La Tunisie va renforcer le contrôle des personnes portant le niqab

Les autorités tunisiennes ont annoncé le 16 février le renforcement des contrôles de police sur les femmes portant le niqab (voile intégral). Mesure prise dans le cadre de la lutte contre le terrorisme, alors que les affrontements avec des groupes armés islamistes se sont multipliés depuis la révolution de 2011.

Avec notre correspondante à Tunis, Camille Lafrance

Le ministère de l'Intérieur évoque les menaces terroristes, et le recours de suspects au niqab, « pour se déguiser et fuir la justice ». Il y a une semaine, plusieurs médias tunisiens assuraient en effet qu'un homme recherché pour des violences avait été arrêté vêtu d'un voile intégral en banlieue de la capitale. L'information a été relayée sur la page Facebook du ministère.

Face à ce renforcement des contrôles, des femmes en niqab se plaignent d'être stigmatisées, et craignent à terme une interdiction du voile intégral. Mais à la mosquée Zitouna, l'une des plus prestigieuses du pays, le controversé imam Houcine Laabidi a troqué son habituel courroux contre un ton rassurant.

En réaction à cette mesure, il affirme que l'islam n'impose pas le port du niqab, (propos rapportés par l'agence officielle Tap). Désintérêt ou opportunisme ? Les politiques restent, eux, à distance du débat.

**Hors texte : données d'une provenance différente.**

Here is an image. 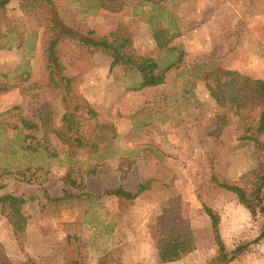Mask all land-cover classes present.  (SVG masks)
Returning a JSON list of instances; mask_svg holds the SVG:
<instances>
[{"label": "rangeland", "instance_id": "obj_1", "mask_svg": "<svg viewBox=\"0 0 264 264\" xmlns=\"http://www.w3.org/2000/svg\"><path fill=\"white\" fill-rule=\"evenodd\" d=\"M51 1L63 29L116 33L129 40L130 51L161 67L177 57L180 62L162 85L138 89L137 75L110 71L105 54L65 39L60 62L73 92L64 101L49 84L43 30L33 7L12 0L0 10V197L26 200L20 237L0 212V249L7 259L205 264L217 248L203 206L219 215L228 250L253 240L258 224L217 184L247 193L253 188L262 156L243 137L250 134L247 126L255 127L260 109L248 107L240 118L220 107L206 75L222 69L264 80V0ZM156 27L171 29L170 43L156 44ZM77 99L96 114L90 117L82 106L75 113L77 136H98L94 149L62 140L63 114ZM146 181L147 190L133 200L103 195L119 187L135 194ZM183 222L194 238L189 253L161 263L158 230L184 228ZM233 264H264V241Z\"/></svg>", "mask_w": 264, "mask_h": 264}, {"label": "trees", "instance_id": "obj_2", "mask_svg": "<svg viewBox=\"0 0 264 264\" xmlns=\"http://www.w3.org/2000/svg\"><path fill=\"white\" fill-rule=\"evenodd\" d=\"M12 0H0V10H4ZM28 6H32L35 11L36 22L42 28V38L44 40V64L48 74L49 84L52 88L59 90L64 101L72 98L73 81L64 75V69L60 62V43L68 39L80 47L86 48L91 53H103L110 59L109 70L121 68L125 73H132L139 78L138 89L152 88L162 85L165 81L167 73L175 68L176 63L180 62V57L174 63H166L163 67L152 58L139 56L128 49L129 40L111 33L108 36H96L94 31H82L75 28L63 29L58 26L59 17L57 8L51 0H24ZM143 3L155 4L154 0H141ZM153 19L156 16L152 17ZM149 23H151L149 21ZM151 25V24H150ZM154 31V39L156 44L163 47L170 43L173 35H168L170 28L156 27ZM213 85H208L210 96L216 103L234 113L241 118V112L248 107H257L260 109L255 127L247 126L249 135H245L243 139L251 141L255 148L261 153L262 163L259 168L256 181L249 193L237 186H229L225 184H217L218 187L225 189L234 194L239 202L251 215L252 219L258 224V234L251 240L238 243L233 249L228 250L221 238L219 223V215L207 206H203L205 214L210 219V227L214 244L217 248L216 255L205 264H233L237 261L252 244H258L264 241V80L243 75L236 71L215 69L206 75V79H211ZM72 108L63 114L64 130L66 137H62L65 143L71 146L82 147L89 145L92 149L96 148L94 137L91 141L90 137L77 136V126L79 121L76 120V111L79 107H86L87 114L90 117H96V114L88 108V104L84 100L70 101ZM68 106V109L70 108ZM79 118V117H78ZM26 128H32V125L23 121ZM71 134V135H70ZM65 136V133H64ZM88 140V141H87ZM73 142L74 144L70 143ZM30 149V148H26ZM212 177V181H214ZM71 184H75L74 181ZM149 181L140 183L137 186L136 193L131 194L121 187L104 191L103 195L107 197H122L133 200L139 194L147 190ZM26 204V200L22 197H16L6 194L0 197V212L9 222L14 235L20 237L24 234L26 228V217L22 212V206ZM179 219V218H178ZM166 220V221H173ZM184 228L172 227L168 230H158L160 240L158 246V259L161 263H169L180 260L189 253L194 238L189 226L183 222ZM0 264H12L0 249ZM24 264H38L34 261H27Z\"/></svg>", "mask_w": 264, "mask_h": 264}]
</instances>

Réactions des principales intéressées

Certaines rencontrées dans les environs de Tunis ne sont pas d'accord. C'est le cas de Wafa, 30 ans, femme au foyer qui rejoint sa maison et ses deux enfants en niqab. Elle le portait déjà il y a 8 ans sous Ben Ali en pleine répression contre les islamistes. Aujourd'hui, le renforcement des contrôles lui fait craindre un retour en arrière :

«Avec cette décision, dit-elle, le ministère compte en fait interdire complètement le niqab pour d'autres raisons que la sécurité. Ils veulent créer des problèmes, provoquer les femmes portant le niqab et leurs maris. Le risque c'est que les gens dans la rue me regardent comme une terroriste ».

«Terroristes»

Wafa assure qu'elle n'acceptera de dévoiler son visage qu'à condition qu'une policière se charge du contrôle. Pas question non plus pour cette autre Tunisienne de 50 ans, intégralement voilée depuis 15 ans, de montrer son visage à un homme :

« Depuis l’été, on m’a arrêtée plus souvent que sous le régime de Ben Ali. On rencontre beaucoup de difficultés par rapport aux gens. Ils nous traitent de terroristes. Cela me fait mal parce que je crois que le ministère de l’Intérieur fait peur au peuple tunisien et veut faire passer les salafistes pour des terroristes ».

Les deux femmes disent comprendre les tensions sécuritaires, mais elles ne comptent pas pour autant changer leurs habitudes de vie.